Graham Reid | | 1 min read
But even before the Bootleg Series was launched with the three volume collection in 1991, Dylan had already released the 53-song, five record set Biograph in '85 which many consider the landmark idea of box sets by a single artist.
It included hits but also odd album tracks, rare material only previously heard on bootlegs and what we might simply call oddities . . . like Up to Me.
In September '74 in a New York studio, Dylan and a small band went through material for his forthcoming album.

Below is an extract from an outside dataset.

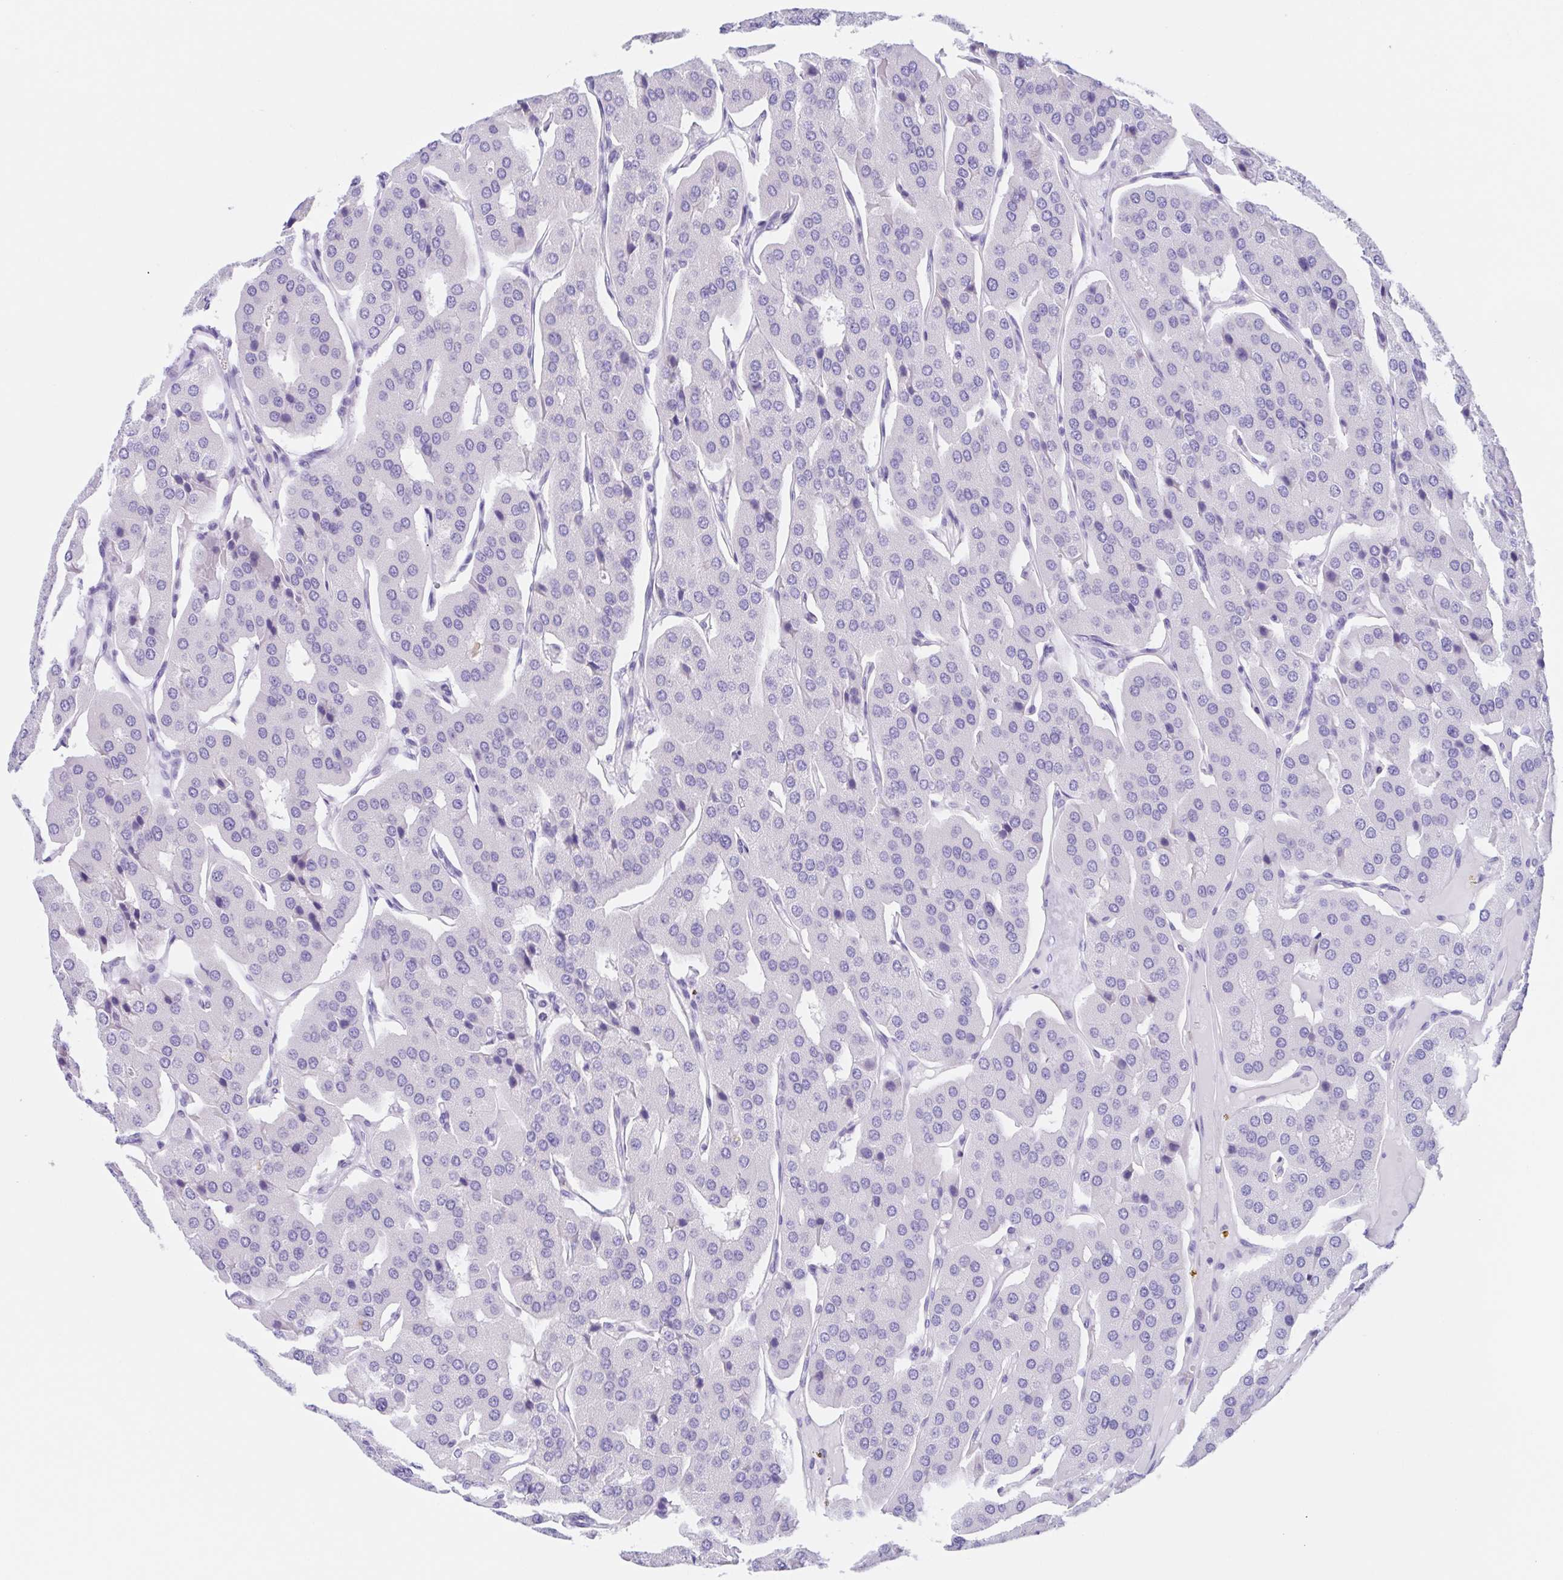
{"staining": {"intensity": "negative", "quantity": "none", "location": "none"}, "tissue": "parathyroid gland", "cell_type": "Glandular cells", "image_type": "normal", "snomed": [{"axis": "morphology", "description": "Normal tissue, NOS"}, {"axis": "morphology", "description": "Adenoma, NOS"}, {"axis": "topography", "description": "Parathyroid gland"}], "caption": "Immunohistochemical staining of normal parathyroid gland demonstrates no significant positivity in glandular cells. (DAB (3,3'-diaminobenzidine) IHC visualized using brightfield microscopy, high magnification).", "gene": "SCG3", "patient": {"sex": "female", "age": 86}}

Only five of those songs (out of the 11) would appear on the album Blood on the Tracks (the rest were from sessions with ring-in players in Minnesota after Christmas).
One of them was the lovely Shelter From the Storm which has a reflective and grateful tone as he perhaps reflected on the slowly dissolving relationship with his wife Sara, a theme throughout the album but seen from different sides of the prism.
But Up to Me – which bears an uncanny similarity to Shelter from the Storm – has a much more reproachful tone which Blood on the Tracks already had in places.
Perhaps Dylan thought Up to Me would skew the album more in that direction so it was dropped in favour of what might be called its mirror opposite.
It's also a song which doesn't quite establish a clarity of perspective although there is some typically astute and clever imagery and wordplay.
Another of Dylan's songs which was left on the cutting room floor until the release of Biograph.
We might hope the next edition of the Bootleg Series throws the spotlight on the two separate sessions for Blood on the Tracks, the album which revived his career and made him a contender again after a fallow period.
If that happens we might hear the three earlier takes of this song and how it maybe underwent a number of revisions before this one.